「しめる」調理法は、少しでも長く美味しく食べるための知恵
生のお魚はとても美味しいけれど、長持ちしないのが欠点。
とくに冷蔵庫がなかった時代、生魚を保存するのは至難の業でした。
世界じゅうで、生の魚を少しでも長く、美味しく食べるための工夫が行われていたようです。
フィリピンの料理「キニラウ」をご存知ですか?
酢でしめた魚を、タマネギやレモン汁、トウガラシ、ココナッツミルクなどであえたものです。
一方、インドネシアのスラウェシ島には、白身魚をライムの汁でしめ、赤トウガラシをたっぷり加えた料理が。
フィジーには、生の魚をぶつ切りにし、塩、胡椒、レモン汁、ココナッツミルク、トマトなどと漬けこんだ「ココンダ」という料理があります。
またタヒチにも、マグロや白身魚を、ネギなどの野菜やレモン汁、ココナッツミルクであえた料理があるのだそう。
他にも、オセアニアや東南アジアなどの各地に、生の魚を酢や柑橘類の汁、調味料などであえた料理が存在しています。
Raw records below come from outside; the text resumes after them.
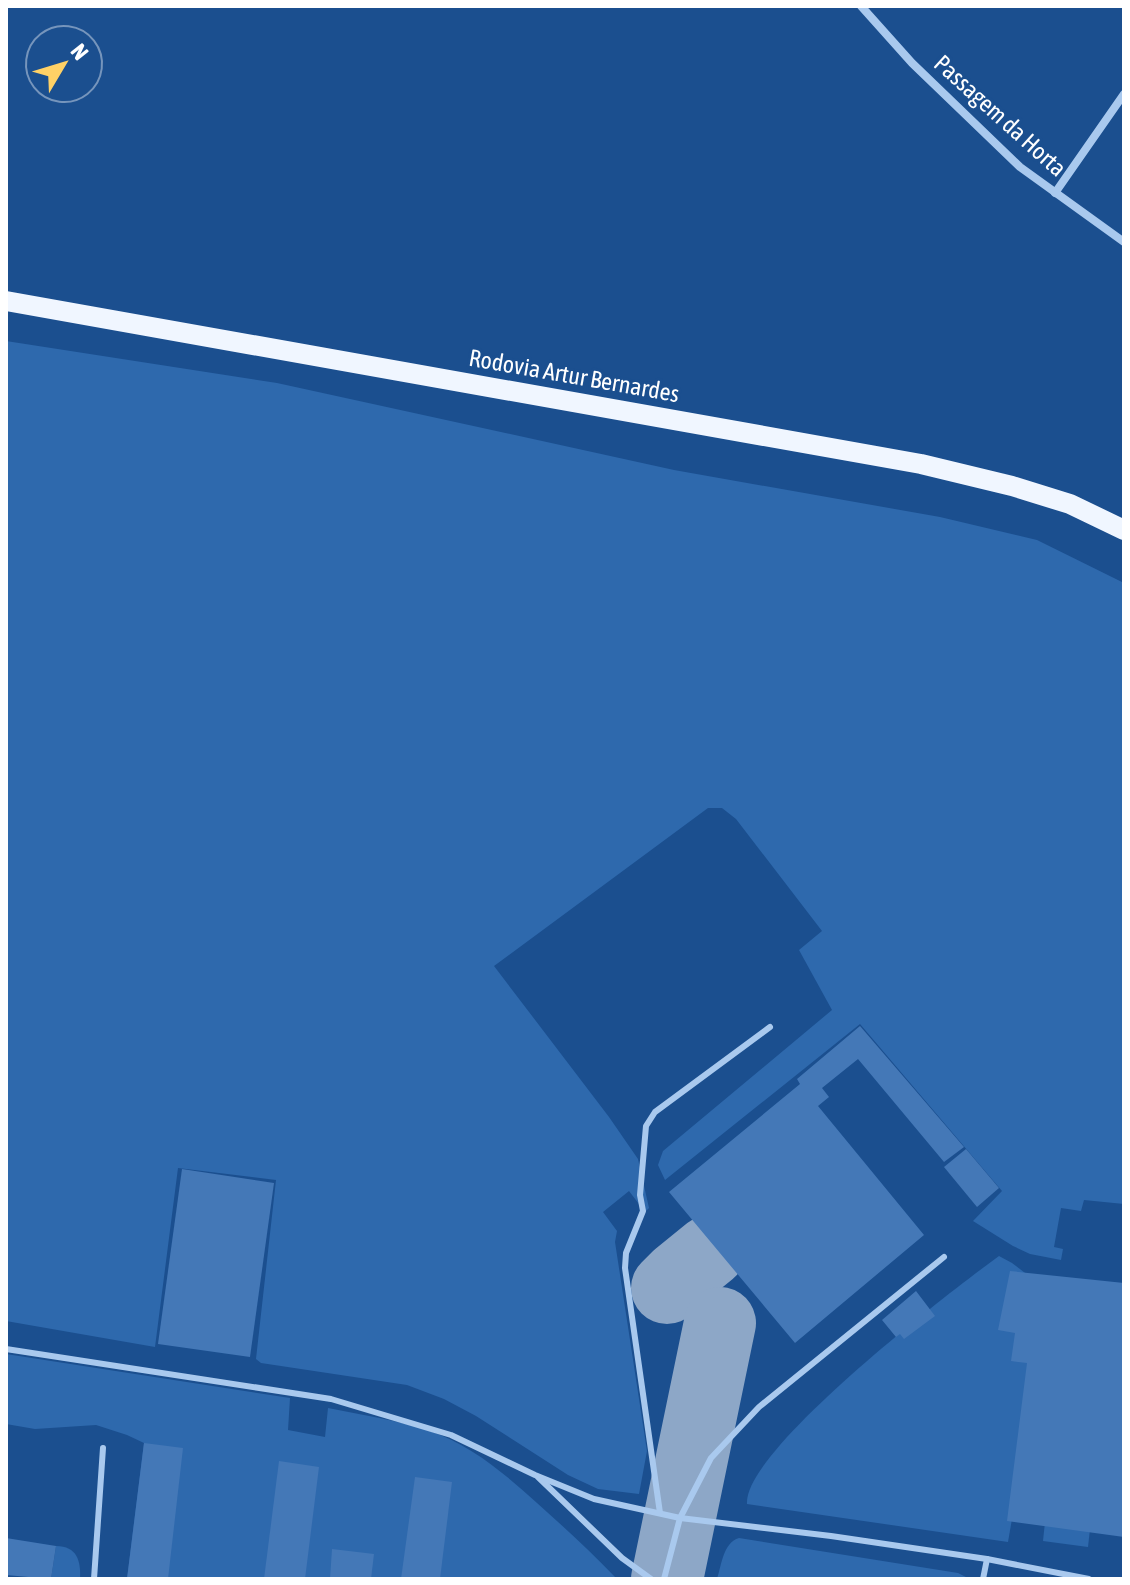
<svg xmlns="http://www.w3.org/2000/svg" width="1130" height="1585" font-family="'Asap Condensed',sans-serif">
  <rect width="100%" height="100%" fill="#1b4f8f"/>
  <g fill="#2e69ad">
    <path d="M6 341 277 383 674 470 940 517 1037 540 1124 583V1204L1084 1200 1081 1211 1061 1208 1054 1247 1063 1249 1061 1260 1030 1254 1013 1246 973 1221 1002 1191 860 1024 665 1180 658 1165 663 1151 832 1010 799 950 822 931 736 819 722 808H708L494 966 609 1117 638 1159 649 1208 645 1212 629 1191 603 1212 617 1231 615 1242 647 1451 639 1494 598 1489 568 1475 476 1416 444 1399 407 1385 261 1363 256 1359 276 1180 178 1168 155 1347 6 1321Z"/>
    <path d="M999 1256 1012 1263 1029 1276 1039 1363 1008 1542 747 1504C743 1450 952 1290 999 1256Z"/>
    <path d="M6 1354 290 1398 288 1430 325 1437 328 1408C362 1415 397 1420 430 1431 471 1445 505 1474 537 1503 564 1527 591 1552 617 1579H127L144 1443 127 1435 96 1425 35 1429 6 1424Z"/>
    <path d="M1045 1522 1090 1529 1088 1547 1043 1541Z"/>
    <path d="M739 1538 958 1573 970 1579H717C722 1564 723 1543 739 1538Z"/>
    <path d="M56 1546C77 1546 81 1561 80 1579H51Z"/>
  </g>
  <g fill="none" stroke-linecap="round" stroke-linejoin="round">
    <g stroke="#8da7c7" stroke-width="72">
      <path d="M667 1288 678 1277 710 1251"/>
      <path d="M667 1579 720 1323"/>
    </g>
  </g>
  <g fill="#4478b7">
    <path d="M860 1026 964 1147 944 1162 858 1059 822 1088 829 1097 818 1106 924 1235 795 1343 669 1192 800 1084 797 1079Z"/>
    <path d="M966 1149 999 1188 977 1207 944 1167Z"/>
    <path d="M182 1169 274 1183 250 1357 158 1344Z"/>
    <path d="M1010 1271 1124 1283V1537L1007 1521 1027 1363 1011 1361 1015 1333 998 1330Z"/>
    <path d="M916 1291 935 1316 904 1339 900 1334 896 1337 882 1320Z"/>
    <path d="M144 1443 183 1448 168 1579H127Z"/>
    <path d="M279 1461 319 1467 305 1579H264Z"/>
    <path d="M415 1477 452 1482 440 1579H401Z"/>
    <path d="M6 1538 56 1546 51 1579 6 1575Z"/>
    <path d="M332 1549 374 1554 371 1579H330Z"/>
  </g>
  <g fill="none" stroke-linecap="round" stroke-linejoin="round">
    <g stroke="#a9c9ee" stroke-width="6">
      <path d="M6 1349 331 1399 451 1435 535 1475 594 1499 680 1518 831 1536 987 1559 1089 1579"/>
      <path d="M538 1477 622 1558 651 1579"/>
      <path d="M660 1513 625 1268 626 1253 643 1211 640 1195 646 1126 655 1112 770 1027"/>
      <path d="M94 1579 103 1448"/>
      <path d="M664 1579 680 1518 711 1458 759 1407 944 1257"/>
      <path d="M983 1579 987 1559"/>
    </g>
    <g stroke="#a9c9ee" stroke-width="8">
      <path d="M861 6 912 63 1020 167 1124 242"/>
      <path d="M1055 193 1124 94"/>
    </g>
    <path stroke="#f0f6ff" stroke-width="20" d="M6 301 921 464 1012 486 1070 504 1124 530"/>
  </g>
  <g text-anchor="middle" stroke-width="6" stroke-linejoin="round" paint-order="stroke">
    <g font-size="24" fill="#fff" stroke="#1b4f8f">
      <text transform="translate(1000 116) rotate(42)" y="8">Passagem da Horta</text>
      <text transform="translate(574 376) rotate(10)" y="8">Rodovia Artur Bernardes</text>
    </g>
  </g>
  <rect width="1130" height="1585" fill="none" stroke="#ffffff" stroke-width="16"/>
  <g transform="translate(64 64) rotate(52)"><circle r="38" fill="#1b4f8f" stroke="#7695bc" stroke-width="2"/>
  <path d="M0-6L14 30L0 20L-14 30Z" fill="#ffd166"/>
  <text y="-12" font-size="22" font-weight="bold" text-anchor="middle" fill="#ffffff">N</text>
  </g>
</svg>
生の魚を薬味やポン酢とあわせた、日本の「たたき」もこれらと似た食べ方と言えそうです。
魚料理に親しんでいた国々で「同時多発」的に生まれたのか?
それとも、どこかで誰かが発明し、広まったのか?
考えてみるも楽しいですね。
冷蔵や冷凍の技術が発達した現代社会ですが、「しめる」料理の美味しさは変わりません。
先人たちの知恵に感謝しつつ、酢や柑橘類を上手に使って、この夏を乗り切っていきましょう!